== Goal of the exercise ==
Return every line of the records below that contains the string "label", matching case exactly.

# Given information start

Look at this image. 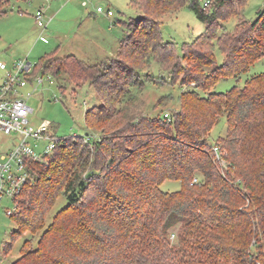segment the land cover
<instances>
[{
	"label": "trees",
	"instance_id": "1",
	"mask_svg": "<svg viewBox=\"0 0 264 264\" xmlns=\"http://www.w3.org/2000/svg\"><path fill=\"white\" fill-rule=\"evenodd\" d=\"M229 1L213 0L214 11L191 1L206 32L187 42L183 61L171 67L180 66V75L197 89L180 95L170 120L164 113H133L132 92L146 84L140 80L145 64L156 55L170 60L165 47L172 43L153 17L181 9L188 0H131L145 16L129 23L110 62L90 64L55 52L33 66L32 76L39 67L44 74L66 73L74 82H89L101 103L86 111V124L103 136L89 141L63 137L44 162H30L33 179L20 195L19 210L10 215L18 225L13 241L41 228L48 210L65 194L69 204L54 226L76 214L75 225L63 229L75 238L76 250L51 254L55 264H264V73L226 93L210 90L220 79L240 77L264 55V9L251 25L236 27L222 40L216 26L226 18L221 10ZM10 3L0 0V17ZM216 43L226 56L222 65ZM161 48L165 51L157 53ZM210 66L213 70H204ZM221 116L227 118V133L214 143L209 135ZM169 179L179 180L180 190L164 191L161 185ZM24 209L26 217L16 215ZM46 257L43 247L25 243L12 264H39Z\"/></svg>",
	"mask_w": 264,
	"mask_h": 264
},
{
	"label": "rangeland",
	"instance_id": "2",
	"mask_svg": "<svg viewBox=\"0 0 264 264\" xmlns=\"http://www.w3.org/2000/svg\"><path fill=\"white\" fill-rule=\"evenodd\" d=\"M191 1L194 0H188L181 9L153 17L155 21L161 23L165 41L172 43L170 48L168 45L165 47L166 51L161 48L162 50L157 53L165 51L166 57L170 60L160 61L156 55V59L144 65L140 80L145 81L146 84L142 89L133 88L132 94L136 95V101L132 105L133 113H143L146 116L171 113L180 107V95L187 88L197 89L196 83L189 84L187 78L180 75L182 69L180 66L171 67L174 62L179 64L180 60L183 61L186 43H193L206 32V24L190 7ZM196 1L211 11L215 10L213 0ZM98 6H102L105 11L110 9L114 14L108 16L99 12ZM41 7L46 10L45 21L48 22V27L43 33L35 17L36 10ZM9 8L8 13L0 17V61L5 62L9 68L16 60L24 58H27L33 66H38L43 56L55 52L60 56L75 54L90 64L110 62L112 58L117 57L123 39L121 37L127 33L129 23L145 16L142 9L133 7L131 0H11ZM262 9H264V0H246L244 5L241 0H230L225 10H221L222 17L226 18H221L217 24L216 35L219 37L222 35V40L227 39L234 35L236 27L241 30L251 25ZM233 13L236 15L231 16ZM215 55L217 64L222 65L226 56L218 43L215 44ZM204 70H213V67ZM262 73H264V55L240 77L220 79L210 90L226 93L236 85L244 86L247 80ZM4 74L5 71L0 70V85ZM69 76L66 73L61 77L51 73L44 74L39 67H36V75L30 78L31 81L27 86L20 88L21 97H25L27 104L33 109L28 117L30 124L35 128L41 124H49L50 131L62 138L72 135L101 138L103 136L101 131L89 129L85 118L86 111L99 105L101 99L89 82L84 79L74 82ZM36 77H43L44 81L39 83ZM29 93L31 94L28 95ZM201 93L207 95L203 90ZM227 127V118L221 116L211 130L209 140L215 143L220 136L226 135ZM17 142L18 136L6 135L0 130V151L7 150ZM30 142L35 144L34 141ZM45 144L46 142H41L38 148L41 149ZM223 166H227L225 162ZM161 188L168 192L177 191L181 188V182L169 179L162 183ZM24 197H26L25 207H28L30 198L26 195ZM68 204L67 196L60 194L55 205L46 213L44 225L34 233L23 232L13 241V233L18 225L15 217L8 214V210H13L17 202L6 195L1 197L0 264H12L17 260L22 255L25 243L33 249L43 247L45 250L47 257L39 264H55L50 259L51 254L65 250L69 253L75 251V238L71 239L67 235L69 231H63L65 226L70 228L75 225V213L67 214L62 224L58 222L55 225L57 230L53 231V235L50 237L46 235L47 231L55 227L54 223L62 214L61 210ZM44 205L45 202L42 206ZM16 215L22 218L26 217L28 212L24 209ZM177 229L178 225L173 227L172 231L176 232ZM171 238L173 242L177 240V237L171 236ZM12 242L13 246L7 253L6 248ZM85 248H88V245Z\"/></svg>",
	"mask_w": 264,
	"mask_h": 264
},
{
	"label": "built area",
	"instance_id": "3",
	"mask_svg": "<svg viewBox=\"0 0 264 264\" xmlns=\"http://www.w3.org/2000/svg\"><path fill=\"white\" fill-rule=\"evenodd\" d=\"M97 10L108 16L114 14L110 9L105 11L102 6H98ZM35 17L43 33L48 27L44 7L36 10ZM0 70L5 71L0 86V130L6 135L18 136L17 143L5 151H0V198L6 195L17 202L13 210H8V214L12 215L19 210V199L24 187L33 179L34 170L30 162H44L54 152L62 137L52 133L49 124H41L35 128L28 119L33 109L27 104V99L21 97L20 88L27 86L31 81L33 64L24 58L16 60L9 68L5 62L0 61ZM36 81L40 83L44 79L36 77ZM164 115L171 119V113L165 112ZM91 138L85 137L86 141ZM41 142L46 144L39 149ZM215 151H218L217 147ZM171 236L175 238L176 232Z\"/></svg>",
	"mask_w": 264,
	"mask_h": 264
},
{
	"label": "crops",
	"instance_id": "4",
	"mask_svg": "<svg viewBox=\"0 0 264 264\" xmlns=\"http://www.w3.org/2000/svg\"><path fill=\"white\" fill-rule=\"evenodd\" d=\"M121 38H123V37H121ZM39 40H41V39H39ZM121 40V39H120ZM45 42L47 41V38L44 40ZM119 44H120V42H119ZM118 47H119V45H118ZM117 51V50H116ZM3 80V79H2ZM2 84V83H1ZM1 86V85H0Z\"/></svg>",
	"mask_w": 264,
	"mask_h": 264
}]
</instances>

# Given information end

== Written answer ==
	"label": "trees",
	"label": "rangeland",
	"label": "built area",
	"label": "crops",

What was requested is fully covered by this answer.